### DOCUMENT EXCERPT

Never did I imagine that I would see an attack of such massive scale
back home on American soil rather than in Israel. How naive and
idealistic this notion seems now.
Leaving the gym in midtown at 8:45 Tuesday morning, I heard the noise
and saw the smoke of the first collision emanating from lower Manhattan.
The rest of Tuesday’s tragedy has been well chronicled. It was an
incredibly eerie and sad day here in New York City.
After being glued to the TV and radio for countless hours Tuesday,
Wednesday I decided to walk the streets near my apartment in northern
Manhattan. The sky was a crystal blue, seemingly reflective of how this
tragedy has suddenly come into clear focus. I look at the diversity of
faces -- black, white, Latino, Asian -- and the solemn expressions are
the same. We quietly nod to each other as if to acknowledge that we are
all in this one together. We are all dismayed and changed by the
pervasiveness of this tragedy.
Thankfully, a resolve of unity seems apparent. I saw subdued parents
supervising their kids on the playground at Riverside Park, mothers with
strollers resting today’s paper on the handlebars as they ambled and
others catching the shade of a quiet park bench.

### SOURCE MATERIAL
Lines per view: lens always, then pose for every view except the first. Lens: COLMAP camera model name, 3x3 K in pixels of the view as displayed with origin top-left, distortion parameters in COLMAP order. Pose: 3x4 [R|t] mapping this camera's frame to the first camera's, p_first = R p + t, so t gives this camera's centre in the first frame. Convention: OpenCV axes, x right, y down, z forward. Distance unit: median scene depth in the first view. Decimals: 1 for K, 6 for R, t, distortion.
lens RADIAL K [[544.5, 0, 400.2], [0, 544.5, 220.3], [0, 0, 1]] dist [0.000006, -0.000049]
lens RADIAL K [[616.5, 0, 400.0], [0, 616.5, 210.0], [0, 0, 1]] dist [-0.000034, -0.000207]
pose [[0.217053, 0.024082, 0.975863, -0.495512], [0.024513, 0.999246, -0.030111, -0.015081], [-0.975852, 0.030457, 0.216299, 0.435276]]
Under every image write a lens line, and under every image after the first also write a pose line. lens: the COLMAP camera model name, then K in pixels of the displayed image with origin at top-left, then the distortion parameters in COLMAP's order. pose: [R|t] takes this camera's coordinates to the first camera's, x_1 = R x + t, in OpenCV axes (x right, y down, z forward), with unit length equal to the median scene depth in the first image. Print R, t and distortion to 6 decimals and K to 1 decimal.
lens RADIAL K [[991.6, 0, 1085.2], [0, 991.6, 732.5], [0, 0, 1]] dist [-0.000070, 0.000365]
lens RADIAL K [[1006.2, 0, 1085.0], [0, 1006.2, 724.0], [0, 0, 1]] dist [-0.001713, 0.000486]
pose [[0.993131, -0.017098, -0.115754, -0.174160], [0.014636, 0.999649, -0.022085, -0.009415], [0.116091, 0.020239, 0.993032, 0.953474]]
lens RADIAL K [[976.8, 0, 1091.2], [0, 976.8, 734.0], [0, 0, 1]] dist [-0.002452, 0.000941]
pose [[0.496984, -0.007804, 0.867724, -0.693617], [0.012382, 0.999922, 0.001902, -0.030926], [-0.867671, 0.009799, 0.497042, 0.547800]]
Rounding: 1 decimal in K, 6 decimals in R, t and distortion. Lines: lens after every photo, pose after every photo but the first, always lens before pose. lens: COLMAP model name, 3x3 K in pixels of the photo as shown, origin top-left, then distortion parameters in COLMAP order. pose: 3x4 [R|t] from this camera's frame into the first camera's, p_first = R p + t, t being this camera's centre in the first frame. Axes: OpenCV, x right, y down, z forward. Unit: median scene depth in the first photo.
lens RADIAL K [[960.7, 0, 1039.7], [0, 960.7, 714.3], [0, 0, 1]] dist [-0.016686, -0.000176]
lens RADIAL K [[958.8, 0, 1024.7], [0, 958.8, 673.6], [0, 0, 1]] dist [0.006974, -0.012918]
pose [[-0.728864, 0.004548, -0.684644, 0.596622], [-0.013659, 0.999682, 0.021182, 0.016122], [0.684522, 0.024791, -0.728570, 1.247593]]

### EXERCISE INSTRUCTIONS
**1.** Answer these questions using the New York attack account:
(a) At what time on Tuesday morning did the writer leave the gym, and in what part of the city was the gym?
(b) Where did the writer decide to walk on Wednesday?
(c) In which park did the writer see parents supervising their kids?
**2.** Please carry on the New York attack account after its last sentence.

### TASK RESPONSES
**1.**
(a) 8:45, in midtown.
(b) The streets near the writer's apartment in northern Manhattan.
(c) Riverside Park.

**2.**
Once back on Broadway near Columbia University, I noticed many talking
to loved ones and friends on cell and pay phones. Firemen were coiling up
hoses, likely the same ones in emergency use just a few hours ago, and
security guards standing resolute at all campus entrances. Occasionally
overhead, I heard and saw F-16 military planes jetting through the skies
in a display of symbolic defense.
It’s hard to believe that such physical destruction and human loss
occurred at the epicenters of our nation on Tuesday. Even as I write,
there is the smell of an intense ashy smoke outside my window, which is
about five miles north of where the Twin Towers once stood. I have talked
to a few friends who work in the financial district, and most don’t have
any clear sense of when they will be able to return to work. It certainly
will not be this week.
It seems we must remember and mourn those who have been lost while, at
the same time, not give into terrorism and be immobilized or entirely
consumed by this disaster. It is a delicate balance to strike, I realize.
Perhaps the only temporary relief is that our level of security will be
heightened -- although permanently altered as a result.
On a human level, I am relieved that the best aspects of our nation,
our beliefs, values, determination and diversity, have not been shaken in
the least by this incomprehensible and cowardly act.
* JENNIFER GLUECK is originally from Newport Beach and is agraduate
student at Columbia University in New York City. For the Daily Pilot, she
has also written the “Jerusalem Journal,” which chronicled her year of
study at The Hebrew University of Jerusalem.